▸ **What to produce**
Return the run of lines below that opens with the line containing "50: (544, 197, 1.20)" and closes with the line containing "61: (561, 143, 15.72)", keeping each one exact.

▸ **Data excerpts**
=-=-=
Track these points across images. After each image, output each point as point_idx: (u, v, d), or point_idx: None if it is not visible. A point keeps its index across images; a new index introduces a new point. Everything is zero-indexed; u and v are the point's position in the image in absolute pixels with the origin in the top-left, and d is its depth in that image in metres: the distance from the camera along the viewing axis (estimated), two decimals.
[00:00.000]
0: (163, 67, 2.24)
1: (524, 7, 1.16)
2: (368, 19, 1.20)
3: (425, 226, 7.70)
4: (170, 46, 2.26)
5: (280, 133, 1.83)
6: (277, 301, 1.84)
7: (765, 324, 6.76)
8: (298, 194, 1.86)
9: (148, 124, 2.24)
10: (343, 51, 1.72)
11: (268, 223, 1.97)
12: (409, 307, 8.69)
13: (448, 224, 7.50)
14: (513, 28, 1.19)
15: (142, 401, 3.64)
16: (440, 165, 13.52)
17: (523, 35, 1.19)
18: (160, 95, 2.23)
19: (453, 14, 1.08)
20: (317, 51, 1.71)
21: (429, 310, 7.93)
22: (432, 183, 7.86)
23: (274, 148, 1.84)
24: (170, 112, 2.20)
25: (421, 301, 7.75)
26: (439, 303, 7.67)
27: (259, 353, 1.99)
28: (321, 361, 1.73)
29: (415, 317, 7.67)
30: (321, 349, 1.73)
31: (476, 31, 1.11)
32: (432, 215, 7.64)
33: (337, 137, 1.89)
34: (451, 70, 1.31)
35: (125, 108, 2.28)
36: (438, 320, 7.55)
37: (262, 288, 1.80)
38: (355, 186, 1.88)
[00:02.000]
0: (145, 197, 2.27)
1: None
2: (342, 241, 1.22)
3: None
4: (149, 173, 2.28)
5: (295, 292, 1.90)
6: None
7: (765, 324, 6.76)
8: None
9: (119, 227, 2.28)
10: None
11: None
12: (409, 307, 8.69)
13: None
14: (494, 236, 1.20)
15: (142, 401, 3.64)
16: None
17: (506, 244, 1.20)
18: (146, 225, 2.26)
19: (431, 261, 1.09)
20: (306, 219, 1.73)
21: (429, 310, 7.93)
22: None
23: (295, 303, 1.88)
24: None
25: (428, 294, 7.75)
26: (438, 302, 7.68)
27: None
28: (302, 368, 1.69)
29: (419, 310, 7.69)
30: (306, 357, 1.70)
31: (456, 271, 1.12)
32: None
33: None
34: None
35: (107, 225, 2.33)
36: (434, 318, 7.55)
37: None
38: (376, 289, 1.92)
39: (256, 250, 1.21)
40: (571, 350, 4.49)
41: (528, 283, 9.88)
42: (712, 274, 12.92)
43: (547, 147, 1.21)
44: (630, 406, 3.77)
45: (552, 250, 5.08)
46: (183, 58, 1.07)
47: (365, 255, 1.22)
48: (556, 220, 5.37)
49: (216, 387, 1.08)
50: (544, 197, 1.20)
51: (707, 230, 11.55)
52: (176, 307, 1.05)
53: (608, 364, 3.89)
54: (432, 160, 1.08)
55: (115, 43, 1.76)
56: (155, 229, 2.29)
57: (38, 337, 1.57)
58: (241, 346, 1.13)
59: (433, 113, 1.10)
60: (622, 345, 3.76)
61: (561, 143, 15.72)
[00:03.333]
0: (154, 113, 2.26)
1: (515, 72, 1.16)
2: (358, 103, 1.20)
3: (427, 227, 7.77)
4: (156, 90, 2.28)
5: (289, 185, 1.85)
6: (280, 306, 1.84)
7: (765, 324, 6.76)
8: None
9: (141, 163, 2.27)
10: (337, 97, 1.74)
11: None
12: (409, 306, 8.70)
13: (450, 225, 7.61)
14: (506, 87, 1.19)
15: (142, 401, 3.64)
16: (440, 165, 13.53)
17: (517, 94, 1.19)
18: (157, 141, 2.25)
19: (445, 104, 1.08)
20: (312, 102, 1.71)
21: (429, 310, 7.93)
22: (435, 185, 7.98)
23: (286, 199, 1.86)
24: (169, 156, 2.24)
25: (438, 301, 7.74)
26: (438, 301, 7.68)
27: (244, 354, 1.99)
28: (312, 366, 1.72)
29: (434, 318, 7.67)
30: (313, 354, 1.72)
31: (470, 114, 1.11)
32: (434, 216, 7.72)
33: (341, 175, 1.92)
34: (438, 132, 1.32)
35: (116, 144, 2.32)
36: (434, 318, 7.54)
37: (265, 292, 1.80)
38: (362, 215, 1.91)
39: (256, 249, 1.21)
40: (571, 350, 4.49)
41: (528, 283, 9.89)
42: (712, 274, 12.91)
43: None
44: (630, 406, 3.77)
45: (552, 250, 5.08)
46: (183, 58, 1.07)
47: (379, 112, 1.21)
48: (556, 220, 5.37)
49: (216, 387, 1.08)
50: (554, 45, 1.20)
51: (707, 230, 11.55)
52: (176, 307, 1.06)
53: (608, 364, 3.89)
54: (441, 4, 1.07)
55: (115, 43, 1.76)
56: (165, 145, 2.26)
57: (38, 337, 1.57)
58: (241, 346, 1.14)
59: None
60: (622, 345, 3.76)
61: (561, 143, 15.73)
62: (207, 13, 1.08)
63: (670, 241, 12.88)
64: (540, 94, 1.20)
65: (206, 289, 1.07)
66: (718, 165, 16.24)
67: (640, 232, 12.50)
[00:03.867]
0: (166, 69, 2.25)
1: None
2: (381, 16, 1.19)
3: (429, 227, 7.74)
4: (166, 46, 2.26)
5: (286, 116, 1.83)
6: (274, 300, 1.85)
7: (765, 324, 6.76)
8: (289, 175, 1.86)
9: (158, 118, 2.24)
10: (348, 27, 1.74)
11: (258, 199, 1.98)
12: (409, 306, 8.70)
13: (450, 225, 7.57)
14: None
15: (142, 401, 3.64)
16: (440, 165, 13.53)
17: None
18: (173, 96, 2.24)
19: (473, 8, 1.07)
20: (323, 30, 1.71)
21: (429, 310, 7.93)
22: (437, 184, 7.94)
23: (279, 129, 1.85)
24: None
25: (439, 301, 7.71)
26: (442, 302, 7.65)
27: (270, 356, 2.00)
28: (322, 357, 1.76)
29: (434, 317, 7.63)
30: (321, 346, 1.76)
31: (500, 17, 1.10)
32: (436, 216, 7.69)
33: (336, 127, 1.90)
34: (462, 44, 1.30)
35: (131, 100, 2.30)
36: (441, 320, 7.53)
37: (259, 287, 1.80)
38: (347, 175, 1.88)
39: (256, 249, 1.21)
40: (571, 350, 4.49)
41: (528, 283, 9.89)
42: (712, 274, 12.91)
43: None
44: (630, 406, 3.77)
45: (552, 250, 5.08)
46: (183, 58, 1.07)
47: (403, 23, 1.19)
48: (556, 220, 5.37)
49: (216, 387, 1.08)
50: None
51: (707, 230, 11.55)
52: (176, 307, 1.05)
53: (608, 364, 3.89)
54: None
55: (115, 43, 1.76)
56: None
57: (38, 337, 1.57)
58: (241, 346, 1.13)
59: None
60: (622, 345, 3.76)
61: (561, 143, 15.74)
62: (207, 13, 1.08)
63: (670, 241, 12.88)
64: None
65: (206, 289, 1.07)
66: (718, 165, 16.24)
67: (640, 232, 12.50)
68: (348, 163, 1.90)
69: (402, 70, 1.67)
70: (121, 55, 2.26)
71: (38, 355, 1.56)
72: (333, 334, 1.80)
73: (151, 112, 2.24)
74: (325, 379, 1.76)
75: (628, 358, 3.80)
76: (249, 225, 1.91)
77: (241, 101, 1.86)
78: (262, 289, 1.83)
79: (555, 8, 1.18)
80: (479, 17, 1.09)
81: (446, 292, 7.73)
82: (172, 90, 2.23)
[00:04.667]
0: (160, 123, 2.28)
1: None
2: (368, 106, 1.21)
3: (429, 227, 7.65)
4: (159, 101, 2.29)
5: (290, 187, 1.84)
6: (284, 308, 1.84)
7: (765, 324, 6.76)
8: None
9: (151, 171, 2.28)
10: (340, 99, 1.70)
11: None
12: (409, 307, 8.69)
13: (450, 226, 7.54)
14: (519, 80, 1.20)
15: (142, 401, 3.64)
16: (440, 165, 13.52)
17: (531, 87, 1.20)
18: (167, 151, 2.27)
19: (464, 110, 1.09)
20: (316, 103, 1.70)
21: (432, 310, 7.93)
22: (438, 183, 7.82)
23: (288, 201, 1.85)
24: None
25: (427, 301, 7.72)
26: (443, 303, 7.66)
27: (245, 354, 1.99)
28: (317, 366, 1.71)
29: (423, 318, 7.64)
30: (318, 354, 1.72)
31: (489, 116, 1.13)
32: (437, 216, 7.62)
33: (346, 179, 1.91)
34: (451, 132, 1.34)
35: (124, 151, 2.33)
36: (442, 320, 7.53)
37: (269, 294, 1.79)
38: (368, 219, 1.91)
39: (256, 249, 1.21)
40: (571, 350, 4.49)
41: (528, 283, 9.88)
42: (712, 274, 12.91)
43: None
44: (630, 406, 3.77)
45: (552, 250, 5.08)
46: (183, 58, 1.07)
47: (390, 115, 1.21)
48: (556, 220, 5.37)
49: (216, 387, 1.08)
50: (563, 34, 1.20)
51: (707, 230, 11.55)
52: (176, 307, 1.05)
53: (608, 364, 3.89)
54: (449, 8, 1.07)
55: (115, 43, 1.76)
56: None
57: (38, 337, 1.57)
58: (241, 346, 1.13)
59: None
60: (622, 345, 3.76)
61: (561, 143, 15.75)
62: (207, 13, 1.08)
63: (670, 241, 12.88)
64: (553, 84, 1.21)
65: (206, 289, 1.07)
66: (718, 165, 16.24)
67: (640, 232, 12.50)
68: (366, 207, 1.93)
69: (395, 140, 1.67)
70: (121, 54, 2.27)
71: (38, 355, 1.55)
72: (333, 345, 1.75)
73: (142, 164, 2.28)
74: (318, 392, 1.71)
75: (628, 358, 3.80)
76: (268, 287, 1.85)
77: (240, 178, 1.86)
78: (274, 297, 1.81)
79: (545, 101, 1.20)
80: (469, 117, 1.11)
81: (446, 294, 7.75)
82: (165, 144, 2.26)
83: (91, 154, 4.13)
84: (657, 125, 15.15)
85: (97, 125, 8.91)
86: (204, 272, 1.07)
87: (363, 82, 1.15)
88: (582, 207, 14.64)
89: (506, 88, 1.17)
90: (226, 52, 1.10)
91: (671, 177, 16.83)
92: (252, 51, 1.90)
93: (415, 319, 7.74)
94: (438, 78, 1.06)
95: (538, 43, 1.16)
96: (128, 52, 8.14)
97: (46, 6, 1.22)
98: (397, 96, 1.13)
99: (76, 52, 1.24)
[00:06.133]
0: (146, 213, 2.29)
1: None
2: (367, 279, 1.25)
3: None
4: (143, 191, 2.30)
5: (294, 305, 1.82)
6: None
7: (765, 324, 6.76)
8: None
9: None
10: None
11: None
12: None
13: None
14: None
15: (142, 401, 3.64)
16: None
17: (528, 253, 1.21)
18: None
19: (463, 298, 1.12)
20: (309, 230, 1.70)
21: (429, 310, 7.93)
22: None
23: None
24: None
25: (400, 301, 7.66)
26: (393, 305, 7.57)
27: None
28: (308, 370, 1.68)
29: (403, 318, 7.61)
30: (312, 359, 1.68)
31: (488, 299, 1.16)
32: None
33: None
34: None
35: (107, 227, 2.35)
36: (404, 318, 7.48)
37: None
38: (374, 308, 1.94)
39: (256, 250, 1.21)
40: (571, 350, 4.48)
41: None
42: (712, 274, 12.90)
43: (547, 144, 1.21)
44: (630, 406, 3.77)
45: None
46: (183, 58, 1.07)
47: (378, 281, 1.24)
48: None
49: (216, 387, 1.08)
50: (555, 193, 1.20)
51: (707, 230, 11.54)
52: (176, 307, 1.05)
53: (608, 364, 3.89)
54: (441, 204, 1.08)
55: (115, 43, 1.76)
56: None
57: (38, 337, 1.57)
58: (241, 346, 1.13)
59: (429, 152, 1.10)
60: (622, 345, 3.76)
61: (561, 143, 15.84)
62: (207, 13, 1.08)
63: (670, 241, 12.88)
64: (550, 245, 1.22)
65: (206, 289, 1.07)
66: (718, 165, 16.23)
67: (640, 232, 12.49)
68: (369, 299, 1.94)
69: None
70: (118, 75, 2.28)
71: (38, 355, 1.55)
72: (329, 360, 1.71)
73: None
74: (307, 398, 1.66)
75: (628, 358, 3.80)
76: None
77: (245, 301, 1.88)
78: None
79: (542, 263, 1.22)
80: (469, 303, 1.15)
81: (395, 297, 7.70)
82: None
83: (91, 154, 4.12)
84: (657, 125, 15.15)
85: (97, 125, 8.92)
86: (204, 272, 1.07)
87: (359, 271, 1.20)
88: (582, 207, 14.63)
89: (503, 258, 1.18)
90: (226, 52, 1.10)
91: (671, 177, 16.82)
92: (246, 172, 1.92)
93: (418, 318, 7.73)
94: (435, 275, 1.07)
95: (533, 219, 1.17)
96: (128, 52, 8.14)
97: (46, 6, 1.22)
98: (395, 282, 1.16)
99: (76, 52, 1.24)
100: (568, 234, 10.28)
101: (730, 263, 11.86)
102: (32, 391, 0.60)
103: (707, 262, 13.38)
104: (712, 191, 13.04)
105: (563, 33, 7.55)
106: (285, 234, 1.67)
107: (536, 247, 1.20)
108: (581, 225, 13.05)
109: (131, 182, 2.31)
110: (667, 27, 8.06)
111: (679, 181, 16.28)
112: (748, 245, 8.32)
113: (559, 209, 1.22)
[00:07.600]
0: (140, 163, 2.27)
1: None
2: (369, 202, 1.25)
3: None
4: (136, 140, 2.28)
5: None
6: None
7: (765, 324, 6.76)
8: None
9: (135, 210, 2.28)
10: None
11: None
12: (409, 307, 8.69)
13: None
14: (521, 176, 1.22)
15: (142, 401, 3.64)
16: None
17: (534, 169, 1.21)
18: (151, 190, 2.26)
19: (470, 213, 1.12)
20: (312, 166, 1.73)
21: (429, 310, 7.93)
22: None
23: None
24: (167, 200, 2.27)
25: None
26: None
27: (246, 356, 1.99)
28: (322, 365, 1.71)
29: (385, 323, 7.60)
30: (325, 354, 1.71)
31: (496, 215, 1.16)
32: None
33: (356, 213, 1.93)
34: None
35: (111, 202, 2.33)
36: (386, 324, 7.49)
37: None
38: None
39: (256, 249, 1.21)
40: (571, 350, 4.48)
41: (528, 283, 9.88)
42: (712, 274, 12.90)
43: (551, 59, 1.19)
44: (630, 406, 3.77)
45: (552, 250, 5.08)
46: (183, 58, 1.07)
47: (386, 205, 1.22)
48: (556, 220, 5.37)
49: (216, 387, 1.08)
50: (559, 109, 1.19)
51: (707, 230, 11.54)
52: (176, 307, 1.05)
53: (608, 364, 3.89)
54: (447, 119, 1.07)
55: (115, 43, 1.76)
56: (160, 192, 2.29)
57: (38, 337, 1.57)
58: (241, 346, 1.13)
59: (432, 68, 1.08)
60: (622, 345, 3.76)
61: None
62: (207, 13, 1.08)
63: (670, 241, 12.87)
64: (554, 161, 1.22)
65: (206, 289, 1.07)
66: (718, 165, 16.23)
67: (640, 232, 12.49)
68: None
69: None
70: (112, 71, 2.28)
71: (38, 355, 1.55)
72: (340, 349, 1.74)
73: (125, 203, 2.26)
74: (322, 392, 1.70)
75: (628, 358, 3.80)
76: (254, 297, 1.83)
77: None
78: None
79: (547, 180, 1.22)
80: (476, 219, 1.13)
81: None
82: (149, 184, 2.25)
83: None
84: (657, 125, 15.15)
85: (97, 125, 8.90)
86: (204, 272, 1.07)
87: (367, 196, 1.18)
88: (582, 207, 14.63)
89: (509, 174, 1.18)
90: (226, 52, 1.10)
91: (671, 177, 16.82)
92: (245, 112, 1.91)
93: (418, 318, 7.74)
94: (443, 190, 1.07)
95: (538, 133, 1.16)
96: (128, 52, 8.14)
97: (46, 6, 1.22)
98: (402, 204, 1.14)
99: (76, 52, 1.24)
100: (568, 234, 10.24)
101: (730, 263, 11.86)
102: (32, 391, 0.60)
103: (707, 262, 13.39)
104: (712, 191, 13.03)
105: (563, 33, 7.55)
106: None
=-=-=
▸ **Exercise response**
50: (544, 197, 1.20)
51: (707, 230, 11.55)
52: (176, 307, 1.05)
53: (608, 364, 3.89)
54: (432, 160, 1.08)
55: (115, 43, 1.76)
56: (155, 229, 2.29)
57: (38, 337, 1.57)
58: (241, 346, 1.13)
59: (433, 113, 1.10)
60: (622, 345, 3.76)
61: (561, 143, 15.72)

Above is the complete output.